To improve 3D obejct detector, our idea is to endow the network with ability to recongize depth-related patterns in images, such like straight lines on pavement and landmark. We believe these line that paralled to depth-axis can serve as references when predicting object depth.

To achieve this, we propose a novel convolutional layer: skewing the convolutional kernel in the convolution layer to align with the slope of depth axis, rather than maintaining a regular cubic shape. In our experiments, we assume prior knowledge of the scene’s perspective, enabling us to effectively skew the convolution kernel. This method, which we call ‘Perspective-Aware Convolution’ (PAC), will be integrated into existing 3D object detectors. This integration allows us to assess PAC’s effectiveness in improving the detection of 3D bounding boxes, comparing its performance before and after implementation.

When evaluating the depth of a green point in an image, our visual system intuitively utilizes additional information along the same depth axis. This capability stems from our understanding of the 3D structure of the scene. Features like red dots on this axis can aid in accurately predicting the depth of the green dot.

Our PAC skewing the shape of the convolutional kernel to align with the slope of the depth-axis. This alignment enables the extraction of features along the depth axis. We refer to this method as Perspective-Aware Convolution (PAC).

Apart from kernel shape, we also want to find the best kernel size for our network. To this end, we conducted experiments with various dilation rates to evaluate their performance in 3D object detection. Our findings indicate that dilation rates ranging from three to seven generally yield the best results.

Our experiment shows dialation rate with 3, 5, and 7 yield a better result in 3D object detection.

Building on these discover, we designed a ‘Perspective-Aware Convolution’ module, closely resembling the Atrous Spatial Pyramid Pooling (ASPP) module. This module utilizes multiple dilation rates for the kernel size, with each kernel’s shape being adjusted to align with the slope of the depth axis, as depicted in the illustration below.

Comparasion of our PAC module and ASPP module

We placed our Perspective-Aware Convolution (PAC) module right after the backbone’s feature extraction stage. This adjustment allows us to inject depth-aware information directly into the extracted features. Subsequently, these enhanced features are fed into the detection head, ensuring that all branches can benefit from it.

Netowrk architecture of our proposed 3D object detector.

Experiment

In this section, we showcase the performance of our PAC module in monocular 3D object detection. We integrated PAC into the Ground-aware network as baseline. Our training and testing were conducted on the KITTI3D dataset, with 3,711 training and 3,768 validation images.

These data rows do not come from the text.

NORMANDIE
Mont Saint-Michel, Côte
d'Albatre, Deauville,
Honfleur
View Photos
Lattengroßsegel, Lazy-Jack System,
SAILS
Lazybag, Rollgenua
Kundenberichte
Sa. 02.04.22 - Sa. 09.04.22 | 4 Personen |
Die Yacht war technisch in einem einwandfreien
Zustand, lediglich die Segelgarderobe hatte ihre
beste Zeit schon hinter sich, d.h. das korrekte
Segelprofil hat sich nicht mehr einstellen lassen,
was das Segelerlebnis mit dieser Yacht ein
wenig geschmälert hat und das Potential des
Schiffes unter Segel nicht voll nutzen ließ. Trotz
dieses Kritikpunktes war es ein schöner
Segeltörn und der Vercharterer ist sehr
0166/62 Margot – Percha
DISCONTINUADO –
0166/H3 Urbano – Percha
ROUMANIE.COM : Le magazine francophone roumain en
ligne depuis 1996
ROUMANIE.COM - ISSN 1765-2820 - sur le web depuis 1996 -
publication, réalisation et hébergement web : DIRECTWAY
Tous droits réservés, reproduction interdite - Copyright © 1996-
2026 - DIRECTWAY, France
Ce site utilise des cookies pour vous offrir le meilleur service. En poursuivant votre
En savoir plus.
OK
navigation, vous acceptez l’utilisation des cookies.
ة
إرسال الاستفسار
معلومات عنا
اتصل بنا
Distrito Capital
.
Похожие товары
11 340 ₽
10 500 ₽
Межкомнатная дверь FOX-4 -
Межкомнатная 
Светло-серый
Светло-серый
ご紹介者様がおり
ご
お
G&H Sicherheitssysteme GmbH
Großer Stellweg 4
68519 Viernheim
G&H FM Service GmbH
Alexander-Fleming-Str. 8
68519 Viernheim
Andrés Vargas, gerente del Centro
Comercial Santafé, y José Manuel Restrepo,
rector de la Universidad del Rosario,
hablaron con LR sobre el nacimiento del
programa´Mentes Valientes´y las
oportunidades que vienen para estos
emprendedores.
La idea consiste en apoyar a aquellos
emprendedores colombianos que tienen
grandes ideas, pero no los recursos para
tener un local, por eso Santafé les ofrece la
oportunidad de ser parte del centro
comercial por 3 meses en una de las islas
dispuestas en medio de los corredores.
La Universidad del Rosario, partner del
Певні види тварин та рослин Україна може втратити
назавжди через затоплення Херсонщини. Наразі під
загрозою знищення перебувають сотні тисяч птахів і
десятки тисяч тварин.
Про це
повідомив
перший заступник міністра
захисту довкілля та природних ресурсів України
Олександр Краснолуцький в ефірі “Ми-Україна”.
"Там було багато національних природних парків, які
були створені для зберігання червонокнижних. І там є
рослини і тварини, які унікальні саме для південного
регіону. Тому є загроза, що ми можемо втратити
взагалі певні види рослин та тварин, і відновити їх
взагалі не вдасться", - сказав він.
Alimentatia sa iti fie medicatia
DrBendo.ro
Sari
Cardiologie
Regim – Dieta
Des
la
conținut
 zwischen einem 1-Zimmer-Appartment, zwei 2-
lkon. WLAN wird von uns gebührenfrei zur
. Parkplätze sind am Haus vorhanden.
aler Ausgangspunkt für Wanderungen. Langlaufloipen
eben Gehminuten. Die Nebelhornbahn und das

During training, our setup included a batch size of 8 and the Adam optimizer with a learning rate of 0.0001. To increase efficiency, we trimmed the top 100 pixels from images and resized them to 288x1280. We also used horizontal flipping and photometric distortion to enrich the training dataset’s diversity.

Result

In our experiments, we compared the performance of our Perspective-Aware Convolution (PAC) module against other enhanced convolution layers. We found that adding PAC significantly improves performance over other methods for neural network enhancement.

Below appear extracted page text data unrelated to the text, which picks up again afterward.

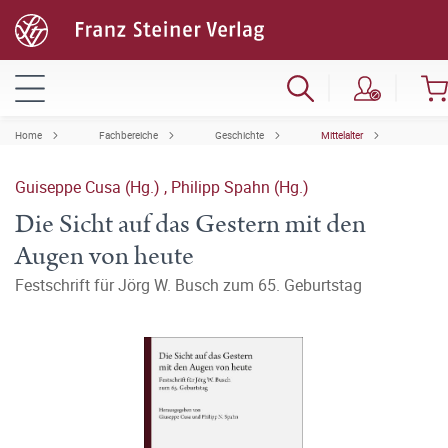
Home
Fachbereiche
Geschichte
Mittelalter
Guiseppe Cusa (Hg.)
,
Philipp Spahn (Hg.)
Die Sicht auf das Gestern mit den
Augen von heute
Festschrift für Jörg W. Busch zum 65. Geburtstag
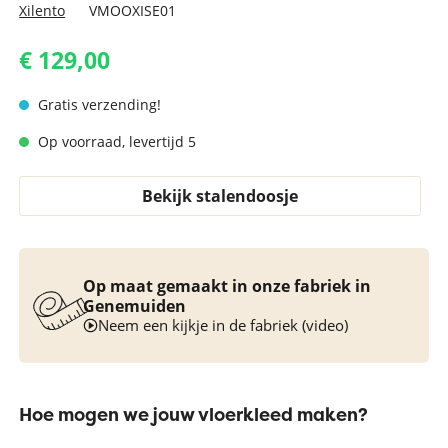
Xilento
VMOOXISE01
€ 129,00
Gratis verzending!
Op voorraad, levertijd 5
Bekijk stalendoosje
Op maat gemaakt in onze fabriek in
Genemuiden
Neem een kijkje in de fabriek (video)
Hoe mogen we jouw vloerkleed maken?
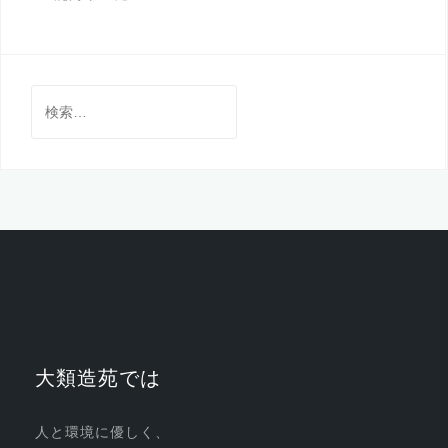
検
索:
大類造苑では
人と環境に優しく、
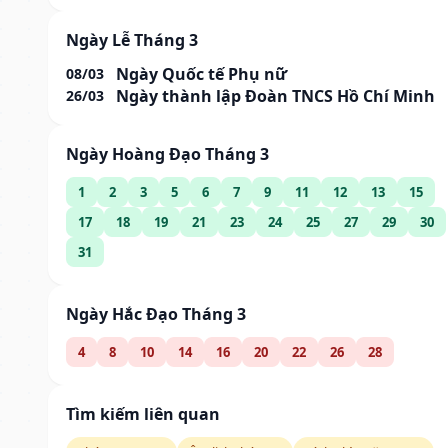
Ngày Lễ Tháng 3
Ngày Quốc tế Phụ nữ
08/03
Ngày thành lập Đoàn TNCS Hồ Chí Minh
26/03
Ngày Hoàng Đạo Tháng 3
1
2
3
5
6
7
9
11
12
13
15
17
18
19
21
23
24
25
27
29
30
31
Ngày Hắc Đạo Tháng 3
4
8
10
14
16
20
22
26
28
Tìm kiếm liên quan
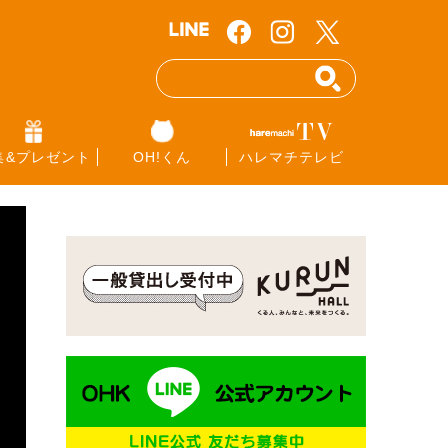
集&プレゼント
OH!くん
ハレマチテレビ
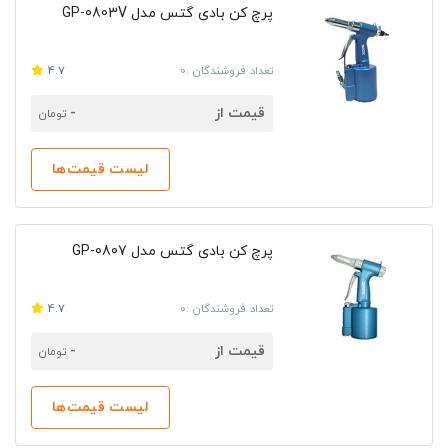
پرچ کن بادی گتس مدل GP-0803V
تعداد فروشندگان :0
4.7
قیمت از
-
تومان
لیست قیمت‌ها
پرچ کن بادی گتس مدل GP-0807
تعداد فروشندگان :0
4.7
قیمت از
-
تومان
لیست قیمت‌ها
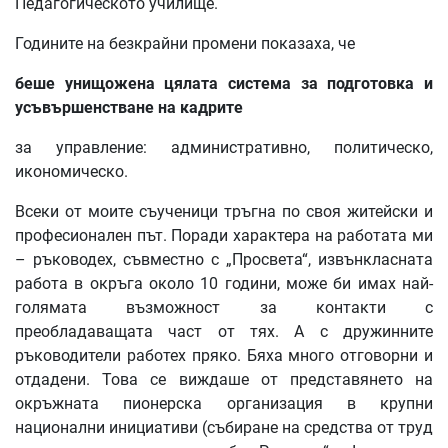
Педагогическото училище.
Годините на безкрайни промени показаха, че
беше
унищожена
цялата
система
за
подготовка
и
усъвършенстване
на
кадрите
за управление: административно, политическо,
икономическо.
Всеки от моите съученици тръгна по своя житейски и
професионален път. Поради характера на работата ми
– ръководех, съвместно с „Просвета“, извънкласната
работа в окръга около 10 години, може би имах най-
голямата възможност за контакти с
преобладаващата част от тях. А с дружинните
ръководители работех пряко. Бяха много отговорни и
отдадени. Това се виждаше от представянето на
окръжната пионерска организация в крупни
национални инициативи (събиране на средства от труд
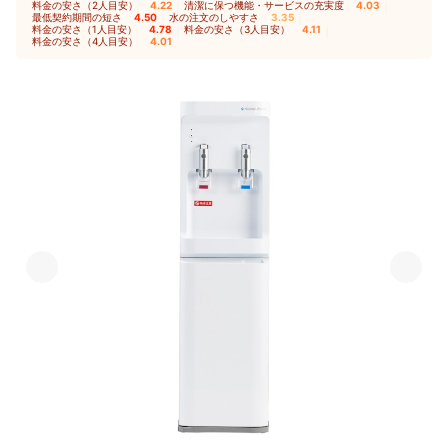
料金の安さ（2人目安）
4.22
｜
清潔に保つ機能・サービスの充実度
4.03
｜
最低契約期間の短さ
4.50
｜
水の注文のしやすさ
3.35
｜
料金の安さ（1人目安）
4.78
｜
料金の安さ（3人目安）
4.11
｜
料金の安さ（4人目安）
4.01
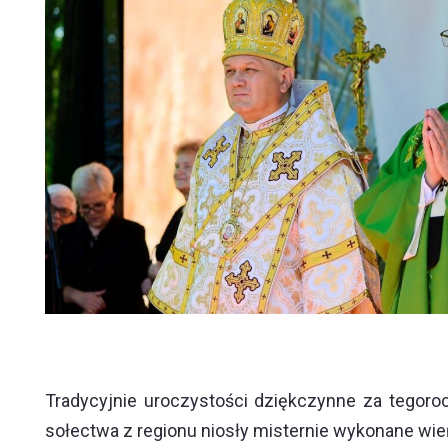
Tradycyjnie uroczystości dziękczynne za tegoro
sołectwa z regionu niosły misternie wykonane wie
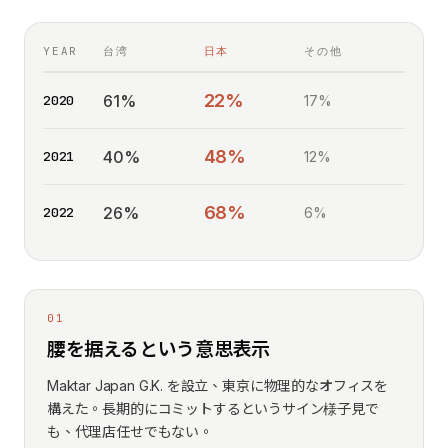
YEAR
台湾
日本
その他
22%
61%
2020
17%
48%
40%
2021
12%
68%
26%
2022
6%
01
腰を据えるという意思表示
Maktar Japan G.K. を設立、東京に物理的なオフィスを
構えた。長期的にコミットするというサイン――様子見で
も、代理店任せでもない。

Additionally, we tested the impact of integrating the PAC module into three different 3D detectors. The results were promising: our PAC module enabled these detectors to outperform many existing models in the field.

Our PAC module outperforms other enhancements of convolutional layers, owing to its unique ability to incorporate perspective information into the network.

Our proposed method also outperform other monocular 3D object detector mentioned in the literature.

With our PAC module, the detector is able to capture farer objects more accuratley .

Conclusion

Our research demonstrates the importance of incorporating depth-related information in monocular 3D object detection. By effectively utilizing or leveraging perspective information, we can significantly enhance a computer’s ability to interpret 3D scenes.